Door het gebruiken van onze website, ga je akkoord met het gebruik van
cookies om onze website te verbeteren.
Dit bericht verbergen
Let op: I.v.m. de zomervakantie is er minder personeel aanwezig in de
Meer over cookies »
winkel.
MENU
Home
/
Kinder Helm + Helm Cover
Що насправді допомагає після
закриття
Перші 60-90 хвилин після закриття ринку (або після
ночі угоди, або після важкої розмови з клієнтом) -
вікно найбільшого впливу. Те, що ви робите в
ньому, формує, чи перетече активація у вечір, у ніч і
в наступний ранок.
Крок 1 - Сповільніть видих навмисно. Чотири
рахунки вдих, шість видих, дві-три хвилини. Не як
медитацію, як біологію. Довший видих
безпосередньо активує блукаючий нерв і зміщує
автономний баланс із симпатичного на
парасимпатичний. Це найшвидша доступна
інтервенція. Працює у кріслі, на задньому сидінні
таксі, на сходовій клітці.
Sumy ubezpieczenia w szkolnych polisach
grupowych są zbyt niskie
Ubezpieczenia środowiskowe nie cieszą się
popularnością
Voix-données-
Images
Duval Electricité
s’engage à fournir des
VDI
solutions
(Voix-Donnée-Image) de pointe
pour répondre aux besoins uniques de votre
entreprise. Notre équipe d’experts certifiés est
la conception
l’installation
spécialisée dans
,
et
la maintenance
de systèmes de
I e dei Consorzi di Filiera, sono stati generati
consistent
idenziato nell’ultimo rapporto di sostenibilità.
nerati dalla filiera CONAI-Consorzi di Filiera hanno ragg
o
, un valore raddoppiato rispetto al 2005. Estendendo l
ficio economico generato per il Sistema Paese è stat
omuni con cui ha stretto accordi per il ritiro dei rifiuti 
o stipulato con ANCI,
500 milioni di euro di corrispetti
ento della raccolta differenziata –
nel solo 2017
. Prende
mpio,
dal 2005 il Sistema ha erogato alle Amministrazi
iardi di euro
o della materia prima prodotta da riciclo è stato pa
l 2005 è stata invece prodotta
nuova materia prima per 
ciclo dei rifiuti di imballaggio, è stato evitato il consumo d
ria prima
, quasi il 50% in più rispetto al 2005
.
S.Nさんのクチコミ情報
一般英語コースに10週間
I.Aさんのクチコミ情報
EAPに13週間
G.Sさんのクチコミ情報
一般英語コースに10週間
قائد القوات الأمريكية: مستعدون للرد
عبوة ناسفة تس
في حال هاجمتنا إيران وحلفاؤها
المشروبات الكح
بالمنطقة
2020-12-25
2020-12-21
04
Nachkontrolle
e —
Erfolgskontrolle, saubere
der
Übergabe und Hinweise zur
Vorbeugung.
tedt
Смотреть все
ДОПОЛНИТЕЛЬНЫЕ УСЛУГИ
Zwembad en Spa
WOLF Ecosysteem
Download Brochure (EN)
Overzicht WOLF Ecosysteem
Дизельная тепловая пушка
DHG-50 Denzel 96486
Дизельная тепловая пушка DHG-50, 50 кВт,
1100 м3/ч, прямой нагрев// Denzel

### About this task:
For every line above that has "onze" in it, copy the line.

### Answer section:
Door het gebruiken van onze website, ga je akkoord met het gebruik van
cookies om onze website te verbeteren.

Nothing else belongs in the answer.